▶ **Description of the task**: Using the listing below, output only the lines from the one that contains "Figure 2. FT–IR" through the one that contains "The average performance", inclusive, exactly as given and without images.

▶ **Extracted entries**:

*** Block opens ***

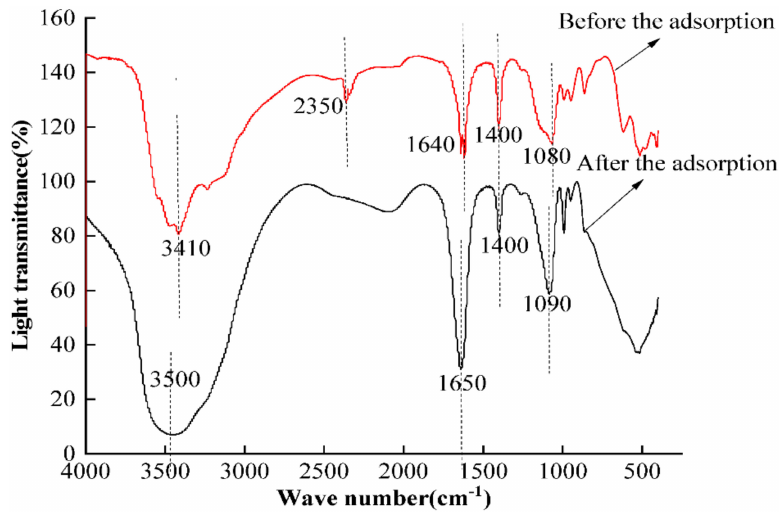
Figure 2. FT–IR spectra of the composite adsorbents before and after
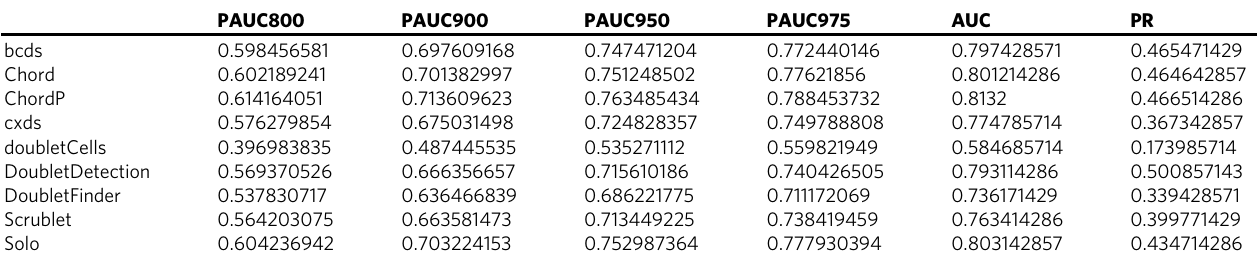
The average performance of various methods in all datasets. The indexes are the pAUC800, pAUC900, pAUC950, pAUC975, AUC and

*** Block closes ***
*** Block opens ***

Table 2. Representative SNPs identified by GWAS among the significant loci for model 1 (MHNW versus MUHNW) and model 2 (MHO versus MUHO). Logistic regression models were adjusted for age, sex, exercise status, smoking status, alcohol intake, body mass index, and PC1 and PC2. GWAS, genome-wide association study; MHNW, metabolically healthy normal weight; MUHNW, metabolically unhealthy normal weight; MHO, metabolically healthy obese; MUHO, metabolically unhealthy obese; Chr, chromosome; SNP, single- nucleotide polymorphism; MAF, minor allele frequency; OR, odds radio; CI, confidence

*** Block closes ***

▶ **Answer area**:
Figure 2. FT–IR spectra of the composite adsorbents before and after
The average performance of various methods in all datasets. The indexes are the pAUC800, pAUC900, pAUC950, pAUC975, AUC and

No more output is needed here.